**THE TASK**
Please format the lines of text in each of the items below as a numbered list, leaving out any blank lines.

Data items:

----

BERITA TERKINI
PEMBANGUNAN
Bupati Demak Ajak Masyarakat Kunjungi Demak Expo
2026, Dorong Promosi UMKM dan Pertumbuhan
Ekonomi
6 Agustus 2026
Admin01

----

**ANSWER TO THIS TASK**
1. BERITA TERKINI
2. PEMBANGUNAN
3. Bupati Demak Ajak Masyarakat Kunjungi Demak Expo
4. 2026, Dorong Promosi UMKM dan Pertumbuhan
5. Ekonomi
6. 6 Agustus 2026
7. Admin01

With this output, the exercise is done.